Имя Парамон ничего не говорило Арсену, тем более, что думал он сейчас о другом, мучительно вспоминая, от кого и когда слышал о цыгане, которого звали Феофаном и который слова не мог произнести без излюбленной приговорки «вон-да». Парамон ответил не сразу. Поерзал на скамейке, откашлялся и сказал низким брюзгливым голосом:
— Чуть не забрали нас из-за этого дерьмового перстенька. На дьявола он приснился Омару? Я еле ноги унес. А теперь наш старый кореш там вынюхивает.
— Шукаев?
– Да.
— Так где оно?
— Кольцо? А в дупле. У Покровской церкви. Я ж на дерево влез, когда за мной гнались. Ну и сунул в дырку. После лазил — не нашел, должно, провалилось. Не стану же я при всем народе дерево пилить. Да и пес там у попа злющий. Теленок, а не пес...
— Ну, вот что,— на лбу у Феофана появилась недобрая складка.— Я иа-за тебя с Омаром кашу портить не стану, вон-да! Где хошь найди перстень, чтоб был и все тут! Вон-да! — Руки барона снова грохнули по столу. Нахов вздрогнул.
Сугуров затаил дыхание. Теперь он вспомнил! Этот барон не раз фигурировал в рассказах Шукаева и Дараева о похищении знаменитого жеребца карабаира, которым они занимались вдвоем несколько месяцев, исколесив в поисках лошади и убийц сторожа конефермы весь Северный Кавказ. Цыганский вайда или барон, как его иногда называли, Феофан третий, был одним из членов шайки ротмистра Асфара Унарокова. В молодости гуляка и бабник, забубённая голова, он занимался сбытом краденых лошадей, сам не брезговал конями из колхозных табунов, бросил свой табор, связавшись с шайкой Асфара, был ранен во время перестрелки в Кутском лесу и вместе со всей компанией отсидел свое, но поменьше других, что-то около пяти лет.
Вот, значит, где теперь обосновался цыганский барон Феофан третий! Помнится, была у него и подруга, красавица Рита.
Второй — Цыганов. Сомнений тут не было. Покровская церковь, кольцо, погоня. Только одна странность: волосы тогда у Цыганова — Арсен хорошо это помнил — были густого шоколадно-коричневого цвета. А теперь Сугуров видел темный с проседью затылок.

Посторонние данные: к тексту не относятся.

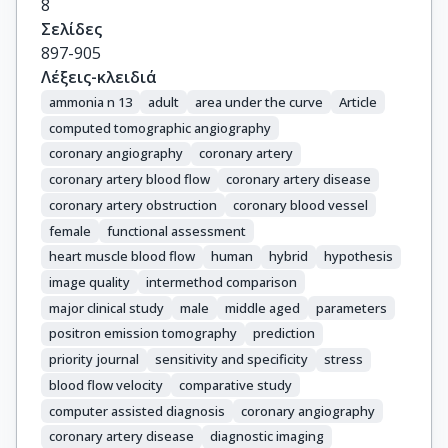
8
Knuuti, J.

Σελίδες
Fotiadis, D.I.

897-905
Neglia, D.
Λέξεις-κλειδιά
ammonia n 13
adult
area under the curve
Article
computed tomographic angiography
coronary angiography
coronary artery
coronary artery blood flow
coronary artery disease
coronary artery obstruction
coronary blood vessel
female
functional assessment
heart muscle blood flow
human
hybrid
hypothesis
image quality
intermethod comparison
major clinical study
male
middle aged
parameters
positron emission tomography
prediction
priority journal
sensitivity and specificity
stress
blood flow velocity
comparative study
computer assisted diagnosis
coronary angiography
coronary artery disease
diagnostic imaging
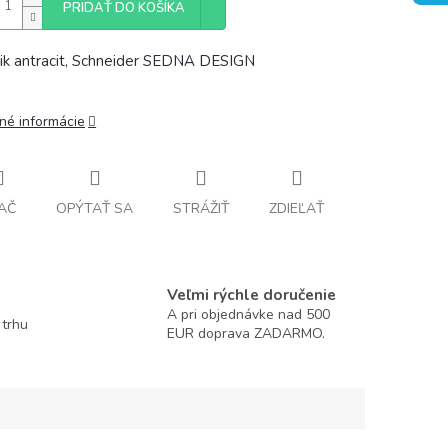
PRIDAŤ DO KOŠÍKA
ik antracit, Schneider SEDNA DESIGN
lné informácie
AČ
OPÝTAŤ SA
STRÁŽIŤ
ZDIEĽAŤ
Veľmi rýchle doručenie
A pri objednávke nad 500
 trhu
EUR doprava ZADARMO.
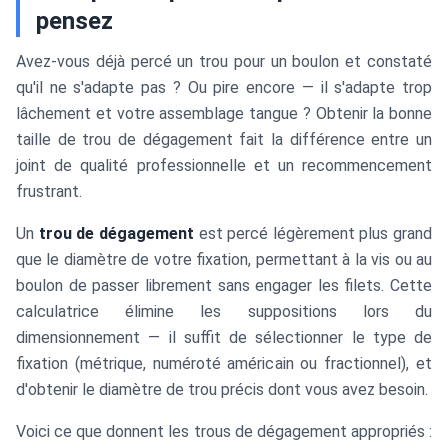
pensez
Avez-vous déjà percé un trou pour un boulon et constaté
qu'il ne s'adapte pas ? Ou pire encore — il s'adapte trop
lâchement et votre assemblage tangue ? Obtenir la bonne
taille de trou de dégagement fait la différence entre un
joint de qualité professionnelle et un recommencement
frustrant.
Un
trou de dégagement
est percé légèrement plus grand
que le diamètre de votre fixation, permettant à la vis ou au
boulon de passer librement sans engager les filets. Cette
calculatrice élimine les suppositions lors du
dimensionnement — il suffit de sélectionner le type de
fixation (métrique, numéroté américain ou fractionnel), et
d'obtenir le diamètre de trou précis dont vous avez besoin.
Voici ce que donnent les trous de dégagement appropriés :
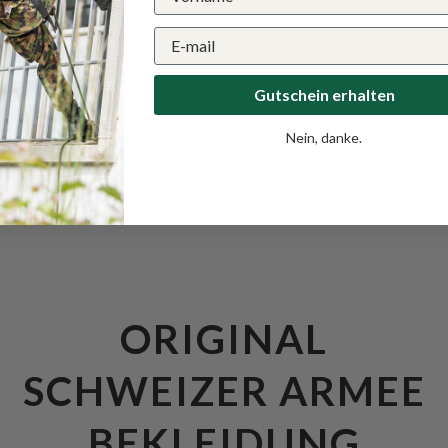
Gutschein erhalten
Nein, danke.
ORIGINAL
SCHWEIZER ARMEE
BEKLEIDUNG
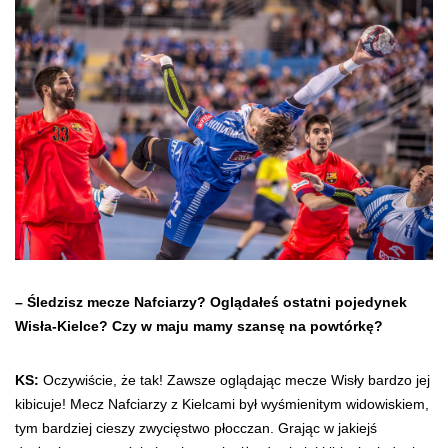
– Śledzisz mecze Nafciarzy? Oglądałeś ostatni pojedynek
Wisła-Kielce? Czy w maju mamy szansę na powtórkę?
KS:
Oczywiście, że tak! Zawsze oglądając mecze Wisły bardzo jej
kibicuje! Mecz Nafciarzy z Kielcami był wyśmienitym widowiskiem,
tym bardziej cieszy zwycięstwo płocczan. Grając w jakiejś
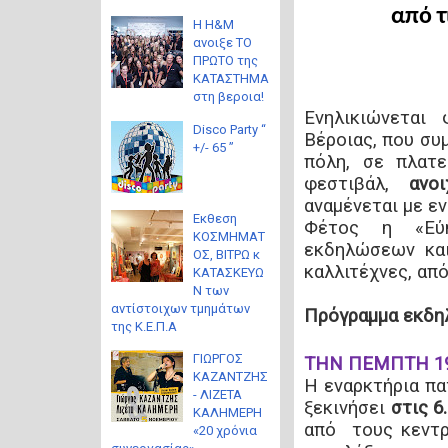
από τ
Η H&M
ανοιξε ΤΟ
ΠΡΩΤΟ της
ΚΑΤΑΣΤΗΜΑ
στη βεροια!
Ενηλικιώνεται
Disco Party “
Βέροιας, που συ
+/- 65 ”
πόλη, σε πλατε
φεστιβάλ,
ανο
αναμένεται με ε
Eκθεση
Φέτος η «Εύη
ΚΟΣΜΗΜΑΤ
εκδηλώσεων και
ΟΣ, ΒΙΤΡΩ κ
καλλιτέχνες, από
ΚΑΤΑΣΚΕΥΩ
Ν των
αντίστοιχων τμημάτων
Πρόγραμμα εκδ
της Κ.Ε.Π.Α
ΓΙΩΡΓΟΣ
ΤΗΝ ΠΕΜΠΤΗ 19
ΚΑΖΑΝΤΖΗΣ
Η εναρκτήρια π
- ΛΙΖΕΤΑ
ξεκινήσει
στις 6.
ΚΑΛΗΜΕΡΗ
από τους κεντρ
«20 χρόνια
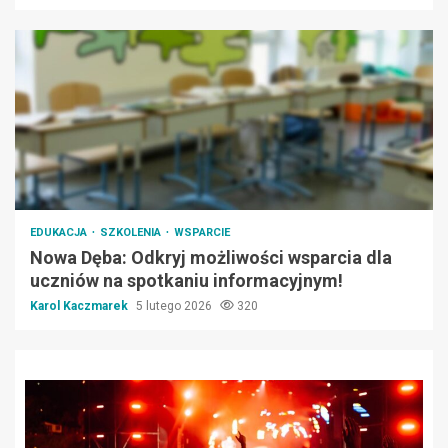
EDUKACJA
SZKOLENIA
WSPARCIE
Nowa Dęba: Odkryj możliwości wsparcia dla
uczniów na spotkaniu informacyjnym!
Karol Kaczmarek
5 lutego 2026
320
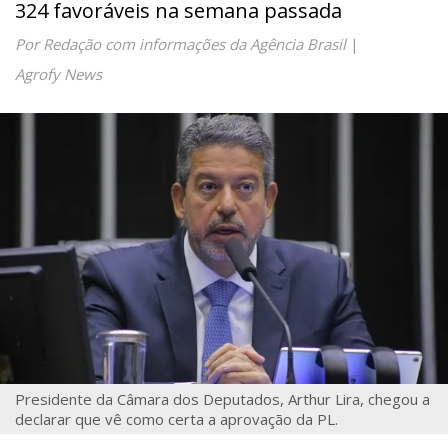
324 favoráveis na semana passada
Por Redação com informações da Agência Brasil
|
Agrofy News
Presidente da Câmara dos Deputados, Arthur Lira, chegou a
declarar que vê como certa a aprovação da PL.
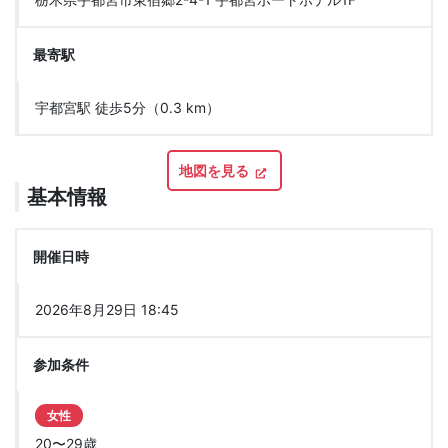
最寄駅
宇都宮駅 徒歩5分（0.3 km）
地図を見る
基本情報
開催日時
2026年8月29日 18:45
参加条件
女性
20〜29歳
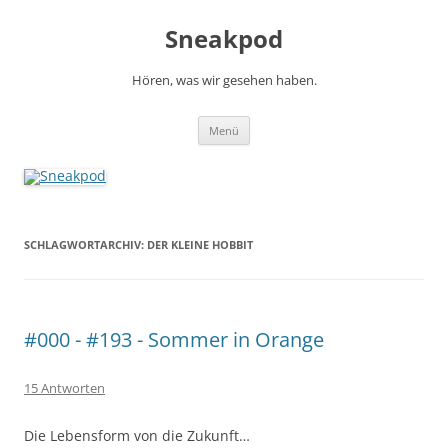
Zum
Inhalt
Sneakpod
springen
Hören, was wir gesehen haben.
Menü
SCHLAGWORTARCHIV:
DER KLEINE HOBBIT
#000 - #193 - Sommer in Orange
15 Antworten
Die Lebensform von die Zukunft…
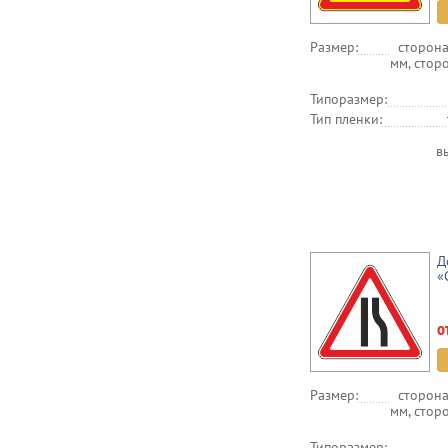
Размер:
сторона
мм, стор
Типоразмер:
Тип пленки:
в
Д
«
о
Размер:
сторона
мм, стор
Типоразмер:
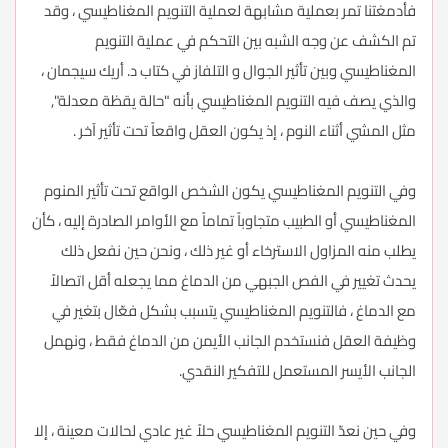
فأدمغتنا تمر بعملية مشابهة لعملية التنويم المغناطيسي ، وقد
تم الكشف عن وجه الشبه بين التحكم في عملية التنويم
المغناطيسي وبين تأثير الجوال و التلفاز في كتاب د. أريك سيجمان ،
والذي يصف فيه التنويم المغناطيسي بأنه "حالة يقظة معدلة",
مثل المشي أثناء النوم ، إذ يكون العقل واقعاً تحت تأثير آخر .
وفي التنويم المغناطيسي يكون الشخص الواقع تحت تأثير المنوم
المغناطيسي أو الطبيب متجاوباً تماماً مع الأوامر الصادرة إليه ، كأن
يطلب منه المزاول الاسترخاء أو غير ذلك ، ونحن حين نفعل ذلك
يحدث تغيير في الفص الجبهي من الدماغ مما يجعله أقل اتصالاً
مع الدماغ ، فالتنويم المغناطيسي يتسبب بشكل فعّال بتغير في
وظيفة العقل فنستخدم الجانب الأيمن من الدماغ فقط ، ونهمل
الجانب الأيسر المستعمل للتفكير النقدي.
وفي حين نعدّ التنويم المغناطيسي حلاً غير عادي لحالات معينة ، إلا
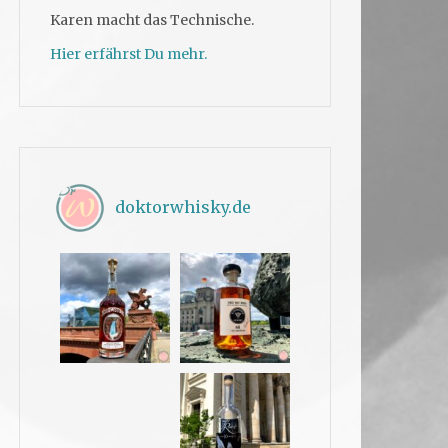
Karen macht das Technische.
Hier erfährst Du mehr.
doktorwhisky.de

И еще одно дал ему подслушанный разговор. Похищение кольца предпринято в день ярмарки по поручению Омара Садыка.
Арсен вытер ладонью вспотевший лоб. Надо же — первая его самостоятельная командировка, и сразу столько всего на него свалилось!
Что же, собственно, делать? Арестовать всех троих? Но какое обвинение можно им предъявить? Только одному Цыганову — кражу мельхиорового кольца. Подслушанный разговор — еще не протокол допроса: отопрутся и все.
Как поступил бы на его месте Жунид Халидович?
Уже давно попав в отдел к Шукаеву, Арсен привязался к своему непосредственному начальнику, как к старшему другу и советчику, и во всем стремился походить на него Даже волосы стал расчесывать на левую сторону, как это делал Жунид.